The skeletal system includes bone and cartilage. In an adult human, there are approximately 206 bones and these have the functions of supporting the body and muscles, protecting and enclosing visceral organs, helping us to move, making blood, and providing a place to store minerals and salts. The skeletal system is clearly absolutely essential for us to survive, so what are its components and how do they work?
First of all, we need to be able to classify each bone under a general heading. There are long bones (for example arm and leg bones), short bones (eg. carpals and tarsals), flat bones (cranial bones, sternum, ribs), irregular bones (eg. vertebrae) and other bones (eg. preumatic, sesamoid and accessory). Each bone contains osteoblasts which produce bone cells, and osteoclasts which dissolve bone cells.
In a long bone for instance, the periosteum is the outer layer surrounding the bone (except at the joint surfaces because they are covered with cartilage). Then as you go inside the bone, you reach compact bone, then spongy bone. Within this, is the diaphysis – a shaft of bone and inside this structure is the medullary cavity. In this cavity, bone marrow is formed and nutrients are delivered through the nutrient foramen – a small opening where blood vessels are able to enter and exit the bone. Near the middle of the diaphysis is the primary centre of ossification and this where the bone will grow from.
Bones would not be much good at helping us move without the presence of cartilage. There are three types of cartilage – hyaline, fibrocartilage and elastic cartilage. Hyaline cartilage is present as a covering over articular surfaces. It has a glassy appearance and allows bone to glide against bone. Fibrocartilage, on the other hand, forms discs. It is dense and acts as a shock absorber. Elastic cartilage is made of elastic fibres and has flexibility. It makes up the ear, auditory tube and parts of the larynx. It is difficult to regenerate cartilage, and if damaged it is sometimes removed.
Although strong, bones can be broken as is seen commonly in children. In adults, the bones are usually stronger than the ligaments, however for children this situation is reversed which is why it is quite a normal sight to see a child with a cast in a primary school. A simple fracture is where the bone breaks but is not exposed to air, however if the bone pierces the skin and sticks out, it is called a compound fracture and has the potential to become infected. The healing process of fractures occurs more rapidly in children. Also, non-weight-bearing bones heal faster than weight-bearing ones.

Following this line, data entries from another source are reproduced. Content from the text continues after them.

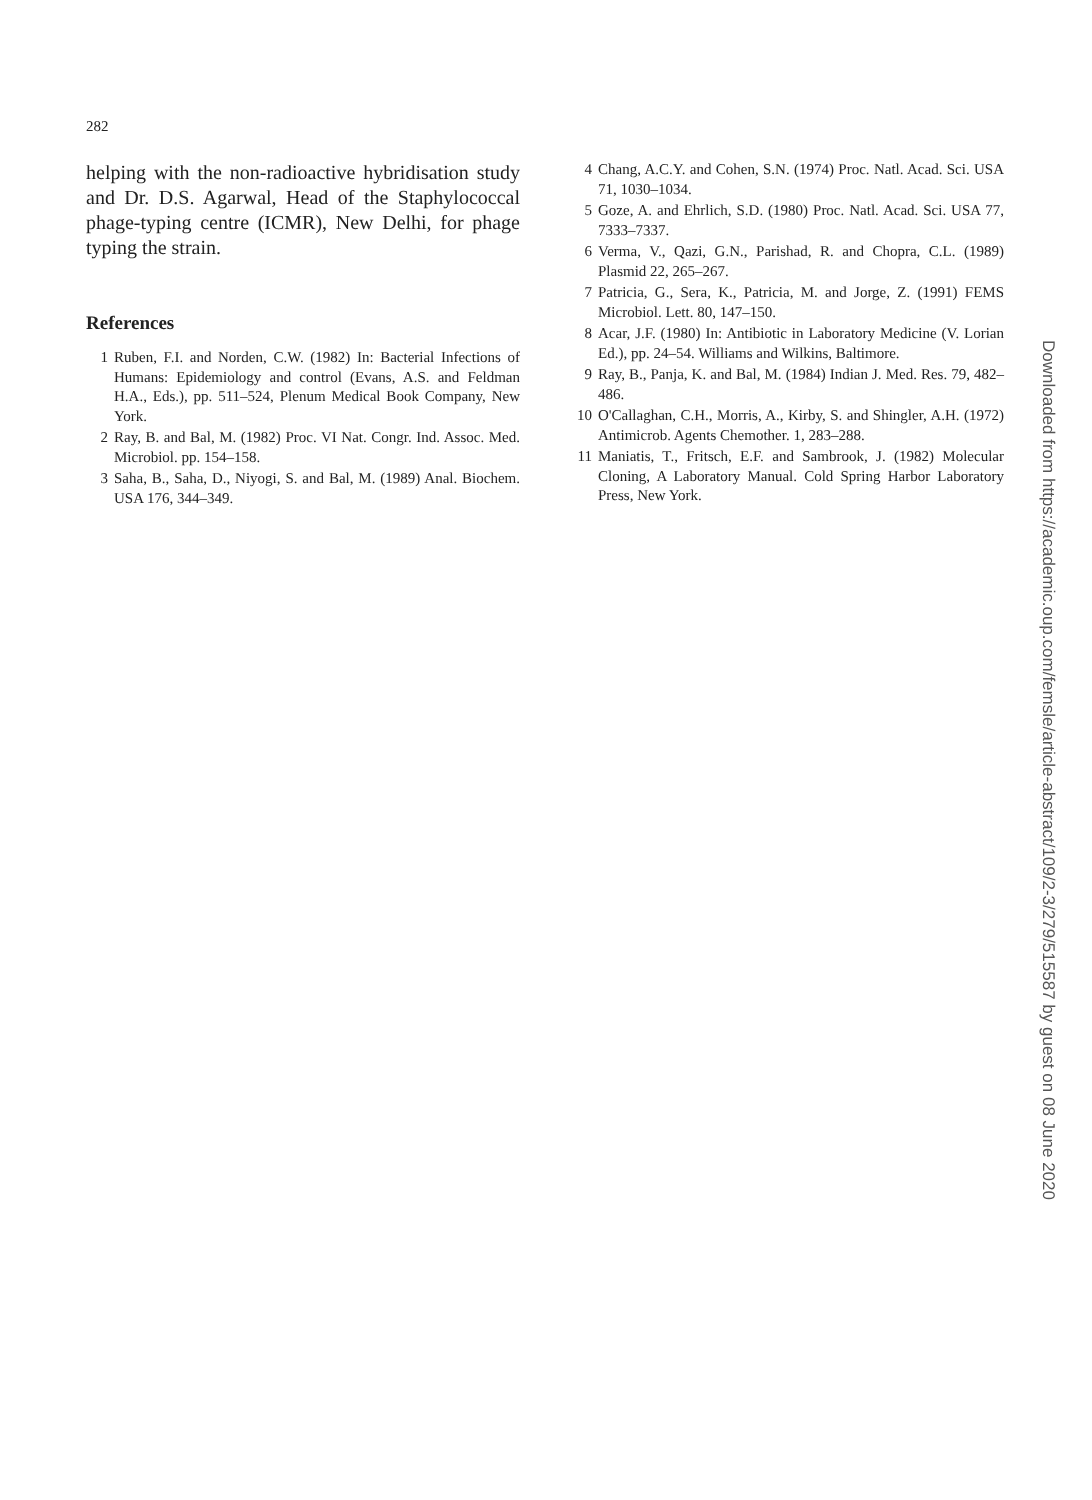282
helping with the non-radioactive hybridisation study and Dr. D.S. Agarwal, Head of the Staphylococcal phage-typing centre (ICMR), New Delhi, for phage typing the strain.
References
1 Ruben, F.I. and Norden, C.W. (1982) In: Bacterial Infections of Humans: Epidemiology and control (Evans, A.S. and Feldman H.A., Eds.), pp. 511–524, Plenum Medical Book Company, New York.
2 Ray, B. and Bal, M. (1982) Proc. VI Nat. Congr. Ind. Assoc. Med. Microbiol. pp. 154–158.
3 Saha, B., Saha, D., Niyogi, S. and Bal, M. (1989) Anal. Biochem. USA 176, 344–349.
4 Chang, A.C.Y. and Cohen, S.N. (1974) Proc. Natl. Acad. Sci. USA 71, 1030–1034.
5 Goze, A. and Ehrlich, S.D. (1980) Proc. Natl. Acad. Sci. USA 77, 7333–7337.
6 Verma, V., Qazi, G.N., Parishad, R. and Chopra, C.L. (1989) Plasmid 22, 265–267.
7 Patricia, G., Sera, K., Patricia, M. and Jorge, Z. (1991) FEMS Microbiol. Lett. 80, 147–150.
8 Acar, J.F. (1980) In: Antibiotic in Laboratory Medicine (V. Lorian Ed.), pp. 24–54. Williams and Wilkins, Baltimore.
9 Ray, B., Panja, K. and Bal, M. (1984) Indian J. Med. Res. 79, 482–486.
10 O'Callaghan, C.H., Morris, A., Kirby, S. and Shingler, A.H. (1972) Antimicrob. Agents Chemother. 1, 283–288.
11 Maniatis, T., Fritsch, E.F. and Sambrook, J. (1982) Molecular Cloning, A Laboratory Manual. Cold Spring Harbor Laboratory Press, New York.
Downloaded from https://academic.oup.com/femsle/article-abstract/109/2-3/279/515587 by guest on 08 June 2020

The skeletal system is complex yet brilliant in the way all bones fit together to make a skeleton capable of doing many different things. The body has solutions to all problems – cartilage stops bone grinding on bone, the nutrient foramen allows a point of entry to an otherwise enclosed cavity, the centres of ossification allow growth and so on. Even though the skeletal system can be damaged, it can also be repaired so movement can continue.